I feel this is a case of throwing the baby out with the bathwater. The initial problem that gave rise to this examination was a sense of loneliness (ref), of the technical writer not being immersed in the team. Separating out into our own Scrum, even if we are lucky enough to have several writers at the company, will only increase this feeling of division. The challenges posed by not being co-located will become even worse if we are no longer attending the daily scrums, reviews and retrospectives. The documentation stories may be nicely organised within the writers’ Scrum, but will be even more detached from the product development than they would be with even a bad integration. And, because this is another team, it will inevitably develop its own quirks, making for yet another different way of doing Scrum.

Sprint + 1

It is easy to criticise someone else’s suggestions, and somewhat harder to come up with a viable solution oneself. What follows is an overview of how we work at my company (a process that I can take no credit for). It has avoided most of the problems mentioned in the two posts that triggered this discussion: meeting load is manageable, technical writers are treated as valued team members, a usually solitary job is made less lonely, and the documentation benefits from the team input.

Sprint + 1 refers to our practice of working a sprint behind development. Thus: in sprint 5, a feature is developed and tested. In sprint 6, we document it. This means we do not have to try and document things that are still in flux. It also reduces meeting load.

We attend daily scrums, reviews and retrospectives. We do not attend sprint planning. By going over the development stories in JIRA, and attending the review, we gather the information we need to do the documentation stories. We add documentation stories to the backlog, each assigned two points. These are linked to completed development stories. Because we do not attend planning, we email the scrum master and product manager with the stories we want to bring in to each sprint.

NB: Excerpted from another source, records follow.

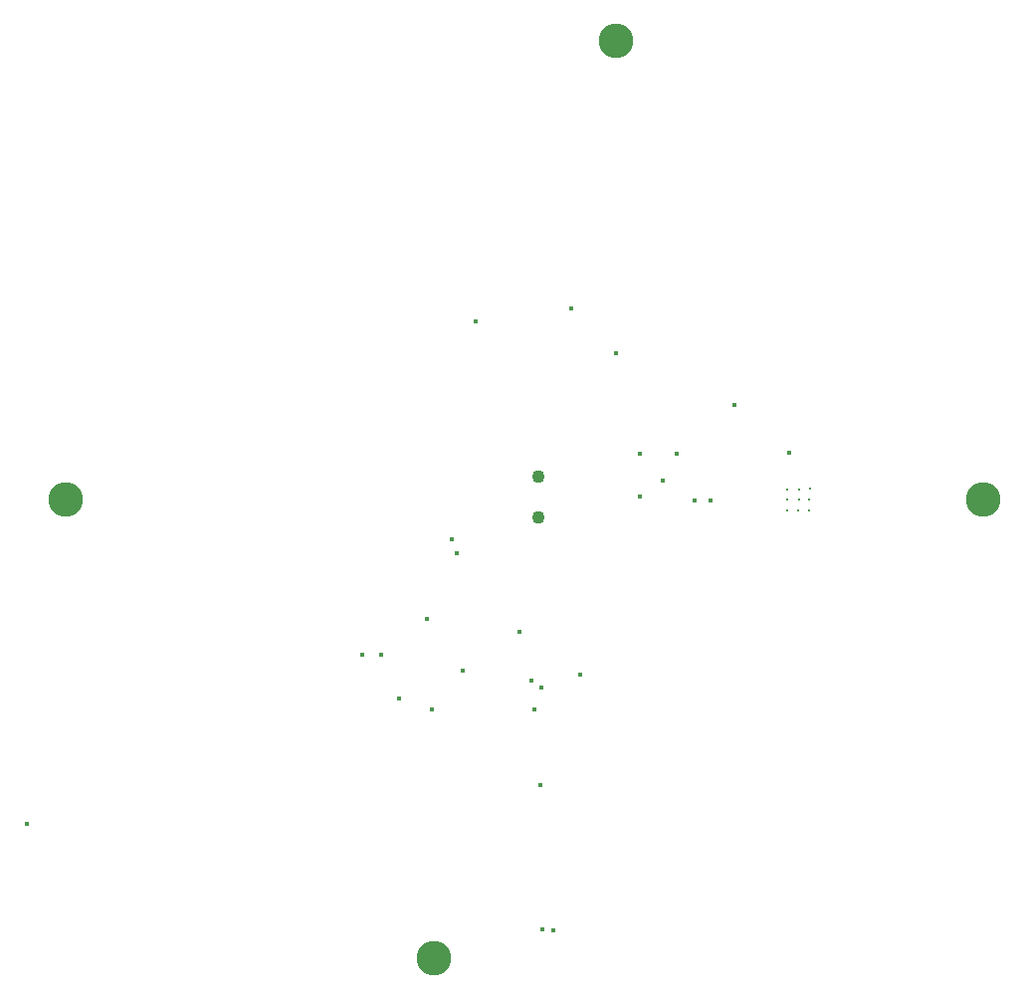
<source format=gbr>
%TF.GenerationSoftware,KiCad,Pcbnew,(6.0.9)*%
%TF.CreationDate,2023-01-30T21:02:41-08:00*%
%TF.ProjectId,solar-panel-side-Z,736f6c61-722d-4706-916e-656c2d736964,2.0*%
%TF.SameCoordinates,Original*%
%TF.FileFunction,Plated,1,4,PTH,Drill*%
%TF.FilePolarity,Positive*%
%FSLAX46Y46*%
G04 Gerber Fmt 4.6, Leading zero omitted, Abs format (unit mm)*
G04 Created by KiCad (PCBNEW (6.0.9)) date 2023-01-30 21:02:41*
%MOMM*%
%LPD*%
G01*
G04 APERTURE LIST*
%TA.AperFunction,ViaDrill*%
%ADD10C,0.300000*%
%TD*%
%TA.AperFunction,ViaDrill*%
%ADD11C,0.400000*%
%TD*%
%TA.AperFunction,ComponentDrill*%
%ADD12C,1.100000*%
%TD*%
%TA.AperFunction,ComponentDrill*%
%ADD13C,2.950000*%
%TD*%
G04 APERTURE END LIST*
D10*
X171840000Y-84130000D03*
X171845000Y-85955000D03*
X171850000Y-85030000D03*
X172770000Y-85950000D03*
X172830000Y-85030000D03*
X172860000Y-84120000D03*
X173690000Y-85950000D03*
X173710000Y-85030000D03*
X173760000Y-84100000D03*
D11*
X107150000Y-112590000D03*
X135670000Y-98200000D03*
X137270000Y-98240000D03*
X138815000Y-101955000D03*
X141210000Y-95190000D03*
X141590000Y-102830000D03*
X143340000Y-88410000D03*
X143775000Y-89605000D03*
X144270000Y-99550000D03*
X145330000Y-69850000D03*
X149060000Y-96220000D03*
X150070000Y-100390000D03*
X150340000Y-102880000D03*
X150850000Y-109290000D03*
X150940000Y-100960000D03*
X151020000Y-121610000D03*
X151910000Y-121620000D03*
X153500000Y-68760000D03*
X154250000Y-99940000D03*
X157310000Y-72510000D03*
X159299922Y-84780000D03*
X159309922Y-81070000D03*
X161239922Y-83380000D03*
X162404922Y-81085000D03*
X164009922Y-85100000D03*
X165349922Y-85060000D03*
X167400000Y-76940000D03*
X171980000Y-81020000D03*
D12*
%TO.C,J2*%
X150689922Y-83020000D03*
X150689922Y-86520000D03*
D13*
%TO.C,J3*%
X110500000Y-85000000D03*
%TO.C,J4*%
X141750000Y-124000000D03*
%TO.C,J5*%
X157250000Y-46000000D03*
%TO.C,J6*%
X188500000Y-85000000D03*
M02*

</source>
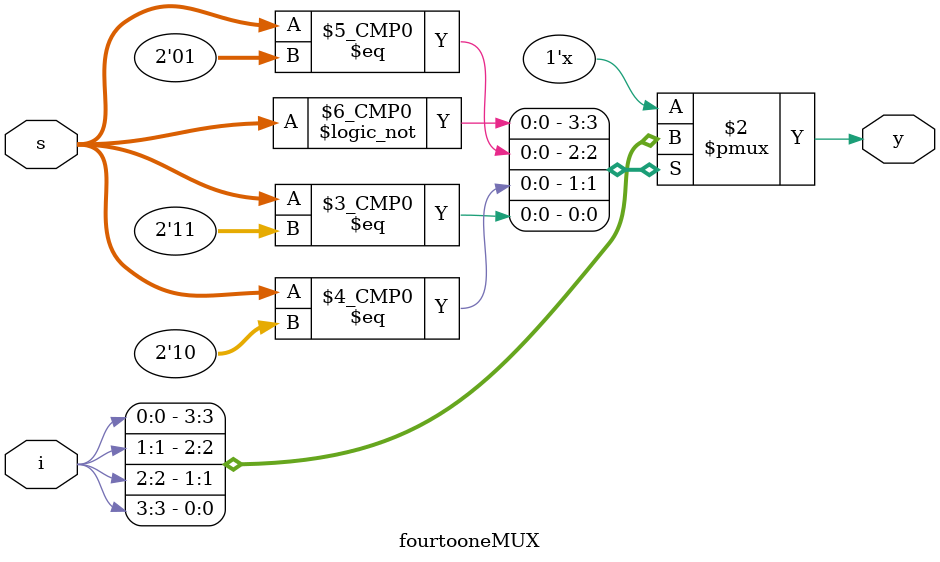
<source format=v>
module fourtooneMUX(y,i,s);
    input [3:0]i;
    input [1:0]s;
    output reg y;

    always @(*) begin
       case(s)
       2'b00: y=i[0]; 
       2'b01: y=i[1]; 
       2'b10: y=i[2]; 
       2'b11: y=i[3];
       default: y=i[0]; 
       endcase
    end
endmodule
</source>
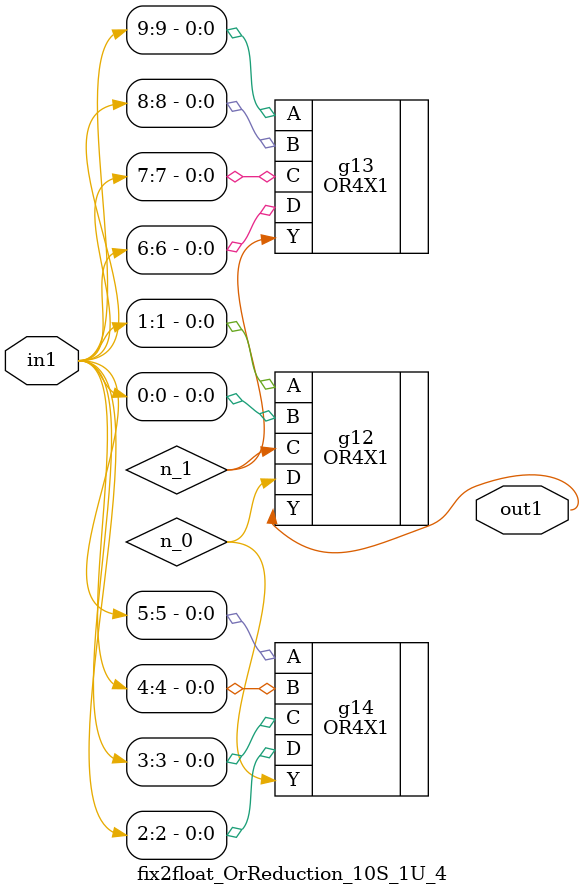
<source format=v>
`timescale 1ps / 1ps


module fix2float_OrReduction_10S_1U_4(in1, out1);
  input [9:0] in1;
  output out1;
  wire [9:0] in1;
  wire out1;
  wire n_0, n_1;
  OR4X1 g12(.A (in1[1]), .B (in1[0]), .C (n_1), .D (n_0), .Y (out1));
  OR4X1 g13(.A (in1[9]), .B (in1[8]), .C (in1[7]), .D (in1[6]), .Y
       (n_1));
  OR4X1 g14(.A (in1[5]), .B (in1[4]), .C (in1[3]), .D (in1[2]), .Y
       (n_0));
endmodule



</source>
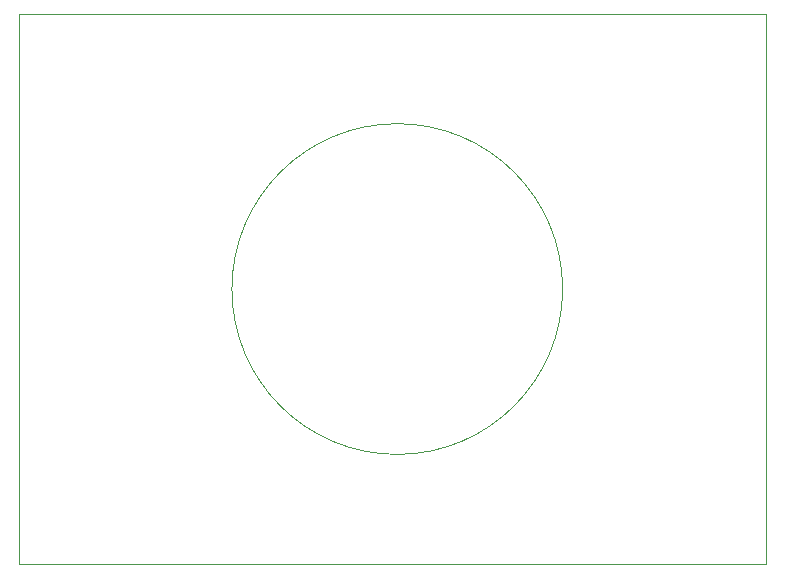
<source format=gbr>
G04 #@! TF.GenerationSoftware,KiCad,Pcbnew,5.0.0-rc2+dfsg1-3*
G04 #@! TF.CreationDate,2018-08-01T13:56:14+02:00*
G04 #@! TF.ProjectId,reform-trackball,7265666F726D2D747261636B62616C6C,rev?*
G04 #@! TF.SameCoordinates,Original*
G04 #@! TF.FileFunction,Profile,NP*
%FSLAX46Y46*%
G04 Gerber Fmt 4.6, Leading zero omitted, Abs format (unit mm)*
G04 Created by KiCad (PCBNEW 5.0.0-rc2+dfsg1-3) date Wed Aug  1 13:56:14 2018*
%MOMM*%
%LPD*%
G01*
G04 APERTURE LIST*
%ADD10C,0.100000*%
G04 APERTURE END LIST*
D10*
X97500000Y-136500000D02*
X97500000Y-90000000D01*
X143500000Y-113250000D02*
G75*
G03X143500000Y-113250000I-14000000J0D01*
G01*
X160750000Y-90000000D02*
X160750000Y-136500000D01*
X97500000Y-90000000D02*
X160750000Y-90000000D01*
X160750000Y-136500000D02*
X97500000Y-136500000D01*
M02*

</source>
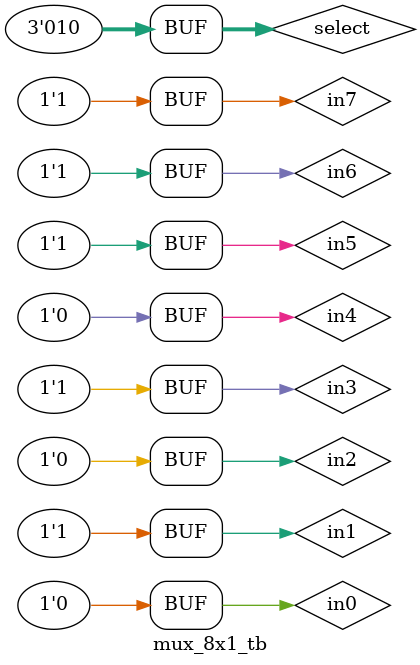
<source format=v>


`include "8x1_mux.v"

module mux_8x1_tb();
  
  reg in0 = 1'b1;
  reg in1 = 1'b0;
  reg in2 = 1'b0;
  reg in3 = 1'b1;
  reg in4 = 1'b1;
  reg in5 = 1'b0;
  reg in6 = 1'b1;
  reg in7 = 1'b1;
  
  reg [2:0] select;
  
  wire out;
  
  mux_8x1 mux_test(
  			
    .select(select),
    .in0(in0),
    .in1(in1),
    .in2(in2),
    .in3(in3), 
    .in4(in4),
    .in5(in5), 
    .in6(in6), 
    .in7(in7),
    .out(out)  
  );
  
  
  initial
    
    begin
      
      $dumpfile("dump.vcd"); 
      $dumpvars(0, mux_test);
      
      $monitor("At time = %t, Output = %d", $time, out);
      
      in0 = 1'b0;
      in5 = 1'b1;
      in6 = 1'b0;
      in7 = 1'b0;
      select = 3'b101;
      #3;
      
      in0 = 1'b0;
  	  in1 = 1'b1;
  	  in2 = 1'b1;
  	  in3 = 1'b1;
      select = 3'b100;
      #3;
      
      in0 = 1'b0;
  	  in1 = 1'b1;
  	  in2 = 1'b1;
      in7 = 1'b1;
      select = 3'b111;
      #3;
      
      in0 = 1'b0;
  	  in1 = 1'b0;
  	  in2 = 1'b1;
  	  in3 = 1'b1;
      select = 3'b110;
      #3;
      
  	  in3 = 1'b0;
      in4 = 1'b0;
      in5 = 1'b1;
      in6 = 1'b1;
      in7 = 1'b0;
      select = 3'b001;
      #3;
      
      in7 = 1'b1;
  	  in2 = 1'b0;
  	  in4 = 1'b0;
  	  in1 = 1'b1;
      in3 = 1'b1;
      select = 3'b010;
      #3;
      
    end
  
//  	always #1 in0=~in0;
// 	always #2 in1=~in1;
// 	always #3 in2=~in2;
// 	always #4 in3=~in3;
// 	always #5 in4=~in4;
// 	always #6 in5=~in5;
// 	always #7 in6=~in6;
// 	always #8 in7=~in7;
  
endmodule
      

</source>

A documentation story is comprised of three subtasks: documentation (for us to do the writing), proofing (for a developer, tester or scientist to check our work) and editing (for us to implement any changes suggested by the proofer). This allows fine-grained tracking of the progress of our work and ensures the involvement and investment of the whole team. We do not just gather information then go off and write. The production of the documentation is collaborative, with constant expert feedback. As well as providing a sense of team cohesion and collaboration, this process greatly improves the quality of the documentation.

We also maintain a technical author JIRA board, for tracking non-sprint team tasks. This ensures visibility and tracking of this work. In this case it is appropriate to maintain our own board, as these tasks are internal to the technical author team, and not related to any specific product.

The Joys of Scrum

Sprint + 1, outlined above, addresses some of the practical problems technical writers may experience when working in Scrum. By being fully integrated into the team, we are less lonely in our work. Increased visibility leads to our work being more widely recognised and valued. The proofing process means the quality of our output is heightened. I would add one further point: that attitude is just as important as process. This cuts both ways: it is much easier to work with accommodating, approachable developers and managers. But we also need to be flexible in our approach to process, positive about what we can bring to a team, and occasionally prepared to set ourselves and our priorities aside. Sometimes, a review meeting will include an irrelevant (to us) five minute debate over code review tools. However that same meeting may include a group of developers, testers and designers taking time to answer our queries (even though their work on the feature is done, and they would probably rather be getting on with the next task). This is teamwork, and unless you are a truly full-stack freelancer, covering everything from development to deployment to documentation yourself, it is unavoidable. Occasionally, (and especially with beer and cake) it can even be fun.